And the official provides the following timeline:
–Around 9:40pm (local) the first call comes in to the Annex that the Mission is coming under attack.
–Fewer than 25 minutes later, a security team left the Annex for the Mission.
–Over the next 25 minutes, team members approach the compound, attempt to secure heavy weapons, and make their way onto the compound itself in the face of enemy fire.
–At 11:11pm, the requested ISR arrives over the Mission compound.
–By 11:30pm, all US personnel, except for the missing US Ambassador, depart the Mission. The exiting vehicles come under fire.
–Over the next roughly 90 minutes, the Annex receives sporadic small arms fire and RPG rounds; the security team returns fire, and the attackers disperse (approx 1am).

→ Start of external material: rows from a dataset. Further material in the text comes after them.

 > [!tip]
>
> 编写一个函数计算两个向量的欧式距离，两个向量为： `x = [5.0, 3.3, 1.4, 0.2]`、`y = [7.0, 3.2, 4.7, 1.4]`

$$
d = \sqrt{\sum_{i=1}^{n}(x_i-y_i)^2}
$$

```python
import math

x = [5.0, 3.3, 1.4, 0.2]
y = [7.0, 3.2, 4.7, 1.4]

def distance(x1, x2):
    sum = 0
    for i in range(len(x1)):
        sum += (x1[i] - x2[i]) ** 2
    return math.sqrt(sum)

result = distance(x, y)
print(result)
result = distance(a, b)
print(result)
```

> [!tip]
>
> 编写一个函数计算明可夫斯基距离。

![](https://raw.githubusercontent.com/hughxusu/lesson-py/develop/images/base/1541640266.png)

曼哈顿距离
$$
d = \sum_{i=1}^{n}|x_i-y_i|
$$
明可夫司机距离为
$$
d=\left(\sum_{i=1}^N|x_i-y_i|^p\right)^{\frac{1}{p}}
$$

–At about the same time, a team of additional security personnel lands at the Benghazi airport, negotiates for transport into town, and upon learning the Ambassador was missing and that the situation at the Annex had calmed, focused on locating the Ambassador, and trying to secure information on the security situation at the hospital.
–Still pre-dawn timeframe, that team at the airport finally manages to secure transportation and armed escort and — having learned that the Ambassador was almost certainly dead and that the security situation at the hospital was uncertain — heads to the Annex to assist with the evacuation.
–They arrive with Libyan support at the Annex at 5:15am, just before the mortar rounds begin to hit the Annex. The two security officers were killed when they took direct mortar fire as they engaged the enemy. That attack lasted only 11 minutes then also dissipated.
–Less than an hour later, a heavily armed Libyan military unit arrived to help evacuate the compound of all US personnel.